___ İncelenecek metin
Rengarenk geçitler ve tapınakları ile tarihi bir şehir olan Kyoto sonrası, Osaka ve Tokyo gibi modern, gökdelenli, led ışıklarla süslenmiş, kalabalık ve gece gündüz uyanık olan iki şehri görmek bende şok etkisi yarattı. Japon teknolojisi ve yaratıcılığının sonuna kadar kullanılarak oluşturulduğu bu iki büyük şehir, kendinizi 2018’den çok 3018 yılında gibi hissetmenize sebep oluyor. Aklınızın ucundan bile geçmeyen fikirler, hareketli şarkılar, komik denilebilecek reklamlar ve gösterişli otomobiller, bu iki şehrin her köşesinden fırlayarak size ülkenizden ne kadar uzakta olduğunuzu hatırlatıyor. Fakat bu küçük hatırlatma sizi rahatsız etmekten çok, ağzınızın şaşkınlıktan daha da açılmasına sebep oluyor. Sonuç olarak, barındırdıkları detaylar ve görsel fazlalıktan dolayı Osaka ve Tokyo, milyarlarca kez ziyaret etseniz, hatta orada doğup büyümüş olsanız bile asla bu iki şehri tam anlamıyla göremeyeceğinizi hissettiriyor.
Her yerde bulabileceğiniz içecek makinaları, önünde durduğunuzda sizinle konuşmaya başlayan market reyonları, kedi kafeler, Uzakdoğu yemekleri, büyük şehirler, rengarenk stilleri ve makyajları ile Japon kadınları, tapınaklar, Zen evleri, kimsenin yüzmediği plajlar, ılık hava, temiz sokaklar, robotlar, şarkılar ve daha bir sürü detayı ile Japonya, size isteseniz bile hayatınız boyunca unutamayacağınız bir deneyim sunuyor ve ne kadar uzak olsa da kendini özlettirecek güzellikte. Sadece kültürüne ve geleneklere bağlı kalıp, çağın gereklerini ıskalayan veya salt modernlik uğruna geçmişini ve geleneklerini yok sayma yanılgısına düşmeden, modernite ile gelenekselciliği bu kadar iyi harmanlayan ve içselleştiren bir ülke olarak Japonya, tamamen farklı bir noktada konumlanıyor. Bizlere de bunu takdir etmek ve modern şehirlerinde bile köklü kültürün bıraktığı izleri sürmek kalıyor.
______
___ Çıkarılan kayıtlar
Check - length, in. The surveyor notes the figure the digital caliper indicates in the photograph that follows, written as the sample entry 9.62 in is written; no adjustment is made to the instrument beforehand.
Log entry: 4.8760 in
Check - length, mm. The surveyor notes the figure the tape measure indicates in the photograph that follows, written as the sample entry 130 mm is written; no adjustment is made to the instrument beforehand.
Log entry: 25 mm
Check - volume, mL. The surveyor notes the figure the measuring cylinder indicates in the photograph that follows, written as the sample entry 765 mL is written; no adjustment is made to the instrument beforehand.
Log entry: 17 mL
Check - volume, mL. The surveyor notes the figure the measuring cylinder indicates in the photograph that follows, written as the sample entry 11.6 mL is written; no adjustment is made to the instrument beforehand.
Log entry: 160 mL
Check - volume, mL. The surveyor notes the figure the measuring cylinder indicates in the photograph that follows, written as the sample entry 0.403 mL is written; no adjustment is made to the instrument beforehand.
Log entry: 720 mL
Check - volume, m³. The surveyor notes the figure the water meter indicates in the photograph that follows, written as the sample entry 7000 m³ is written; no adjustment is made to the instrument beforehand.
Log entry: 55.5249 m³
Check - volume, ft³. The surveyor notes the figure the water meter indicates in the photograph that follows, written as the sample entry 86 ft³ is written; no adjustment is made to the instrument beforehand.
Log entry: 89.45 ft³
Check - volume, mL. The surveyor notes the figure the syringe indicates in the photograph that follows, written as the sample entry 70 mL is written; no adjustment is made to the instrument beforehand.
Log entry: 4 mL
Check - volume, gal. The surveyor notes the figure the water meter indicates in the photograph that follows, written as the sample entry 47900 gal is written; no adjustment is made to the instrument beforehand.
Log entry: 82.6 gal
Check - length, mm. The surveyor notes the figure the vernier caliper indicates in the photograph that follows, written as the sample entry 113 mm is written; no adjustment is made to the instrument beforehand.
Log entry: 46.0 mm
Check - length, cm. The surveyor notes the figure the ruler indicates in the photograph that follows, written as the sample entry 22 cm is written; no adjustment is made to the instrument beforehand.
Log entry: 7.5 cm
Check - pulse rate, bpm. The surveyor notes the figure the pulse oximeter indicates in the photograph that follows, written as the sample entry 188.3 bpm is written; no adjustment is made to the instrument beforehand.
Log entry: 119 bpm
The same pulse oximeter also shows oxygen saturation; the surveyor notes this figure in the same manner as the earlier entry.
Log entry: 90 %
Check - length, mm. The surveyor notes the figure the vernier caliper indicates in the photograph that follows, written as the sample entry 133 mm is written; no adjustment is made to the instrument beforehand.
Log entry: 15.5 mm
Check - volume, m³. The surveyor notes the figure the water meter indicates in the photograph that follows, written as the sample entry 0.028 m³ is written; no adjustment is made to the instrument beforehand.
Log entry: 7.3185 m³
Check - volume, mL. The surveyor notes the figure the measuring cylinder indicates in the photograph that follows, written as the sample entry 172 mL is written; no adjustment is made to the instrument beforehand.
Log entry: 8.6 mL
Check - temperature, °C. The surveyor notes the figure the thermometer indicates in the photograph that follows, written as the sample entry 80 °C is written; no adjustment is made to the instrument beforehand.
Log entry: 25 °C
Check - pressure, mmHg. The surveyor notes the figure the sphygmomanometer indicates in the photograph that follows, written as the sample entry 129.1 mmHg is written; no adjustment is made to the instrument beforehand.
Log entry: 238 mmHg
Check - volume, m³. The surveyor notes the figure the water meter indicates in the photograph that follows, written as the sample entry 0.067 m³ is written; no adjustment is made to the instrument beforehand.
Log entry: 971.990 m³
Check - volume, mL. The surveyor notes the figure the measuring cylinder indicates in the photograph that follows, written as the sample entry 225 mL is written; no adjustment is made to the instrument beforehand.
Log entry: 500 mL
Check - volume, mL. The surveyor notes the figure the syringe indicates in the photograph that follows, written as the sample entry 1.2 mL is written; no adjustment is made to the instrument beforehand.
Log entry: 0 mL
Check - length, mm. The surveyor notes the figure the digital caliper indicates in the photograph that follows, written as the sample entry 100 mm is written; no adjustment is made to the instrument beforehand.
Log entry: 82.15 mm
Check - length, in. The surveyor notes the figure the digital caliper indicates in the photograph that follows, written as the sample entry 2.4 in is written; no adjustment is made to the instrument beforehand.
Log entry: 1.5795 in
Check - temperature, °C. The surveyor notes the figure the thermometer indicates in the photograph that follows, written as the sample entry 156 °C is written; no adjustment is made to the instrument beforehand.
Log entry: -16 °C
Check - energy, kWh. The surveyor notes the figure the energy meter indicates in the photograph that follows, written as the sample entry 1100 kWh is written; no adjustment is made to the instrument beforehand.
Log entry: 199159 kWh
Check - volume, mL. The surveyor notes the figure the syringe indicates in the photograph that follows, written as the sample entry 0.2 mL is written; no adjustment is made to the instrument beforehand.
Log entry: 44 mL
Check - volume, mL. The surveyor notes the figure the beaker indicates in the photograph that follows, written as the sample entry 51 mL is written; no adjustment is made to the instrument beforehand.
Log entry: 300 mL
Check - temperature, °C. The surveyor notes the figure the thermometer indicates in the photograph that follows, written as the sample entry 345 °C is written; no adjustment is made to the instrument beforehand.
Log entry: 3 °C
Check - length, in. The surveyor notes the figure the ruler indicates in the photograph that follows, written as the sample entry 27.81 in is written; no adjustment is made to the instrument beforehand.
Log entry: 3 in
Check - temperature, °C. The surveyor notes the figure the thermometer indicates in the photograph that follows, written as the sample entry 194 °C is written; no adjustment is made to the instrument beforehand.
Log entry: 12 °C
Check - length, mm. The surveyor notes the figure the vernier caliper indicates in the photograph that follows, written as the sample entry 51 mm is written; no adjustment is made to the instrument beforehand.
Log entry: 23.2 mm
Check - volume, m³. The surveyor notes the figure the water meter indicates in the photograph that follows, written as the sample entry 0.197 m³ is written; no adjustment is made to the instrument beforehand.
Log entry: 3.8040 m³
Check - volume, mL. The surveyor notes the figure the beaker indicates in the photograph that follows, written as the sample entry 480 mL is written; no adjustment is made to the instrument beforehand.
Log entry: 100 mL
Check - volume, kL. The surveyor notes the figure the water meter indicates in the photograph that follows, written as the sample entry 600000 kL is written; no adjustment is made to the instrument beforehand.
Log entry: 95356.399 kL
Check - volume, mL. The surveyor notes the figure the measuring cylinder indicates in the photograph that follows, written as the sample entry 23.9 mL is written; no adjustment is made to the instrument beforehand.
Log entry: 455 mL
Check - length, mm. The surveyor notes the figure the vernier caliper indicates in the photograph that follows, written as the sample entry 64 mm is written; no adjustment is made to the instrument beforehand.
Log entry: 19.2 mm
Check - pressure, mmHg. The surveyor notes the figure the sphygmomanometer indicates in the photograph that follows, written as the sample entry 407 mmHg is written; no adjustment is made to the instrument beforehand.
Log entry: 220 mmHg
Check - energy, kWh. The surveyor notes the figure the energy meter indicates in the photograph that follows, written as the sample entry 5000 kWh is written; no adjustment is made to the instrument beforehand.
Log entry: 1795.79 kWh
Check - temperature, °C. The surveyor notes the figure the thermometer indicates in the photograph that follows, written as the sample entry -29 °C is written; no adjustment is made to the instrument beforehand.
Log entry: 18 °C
______
Görevleriniz:
[1] Japonya üzerine olan metne göre Osaka ve Tokyo, insana kendini 2018'den çok hangi yılda gibi hissettiriyor?
[2] Kayıtları en baştan "Log entry: 89.45 ft³" ifadesini içeren satıra kadar (o satır dahil) yeniden yazın. Bu bölümde "surveyor" yerine "technician" kullanın ve başka hiçbir şeyi değiştirmeyin.
Metin ile kayıtlar birbirinden bağımsız iki ayrı malzemedir.

Çözümler aşağıda:
[1] 3018 yılında.

[2]
Check - length, in. The technician notes the figure the digital caliper indicates in the photograph that follows, written as the sample entry 9.62 in is written; no adjustment is made to the instrument beforehand.
Log entry: 4.8760 in
Check - length, mm. The technician notes the figure the tape measure indicates in the photograph that follows, written as the sample entry 130 mm is written; no adjustment is made to the instrument beforehand.
Log entry: 25 mm
Check - volume, mL. The technician notes the figure the measuring cylinder indicates in the photograph that follows, written as the sample entry 765 mL is written; no adjustment is made to the instrument beforehand.
Log entry: 17 mL
Check - volume, mL. The technician notes the figure the measuring cylinder indicates in the photograph that follows, written as the sample entry 11.6 mL is written; no adjustment is made to the instrument beforehand.
Log entry: 160 mL
Check - volume, mL. The technician notes the figure the measuring cylinder indicates in the photograph that follows, written as the sample entry 0.403 mL is written; no adjustment is made to the instrument beforehand.
Log entry: 720 mL
Check - volume, m³. The technician notes the figure the water meter indicates in the photograph that follows, written as the sample entry 7000 m³ is written; no adjustment is made to the instrument beforehand.
Log entry: 55.5249 m³
Check - volume, ft³. The technician notes the figure the water meter indicates in the photograph that follows, written as the sample entry 86 ft³ is written; no adjustment is made to the instrument beforehand.
Log entry: 89.45 ft³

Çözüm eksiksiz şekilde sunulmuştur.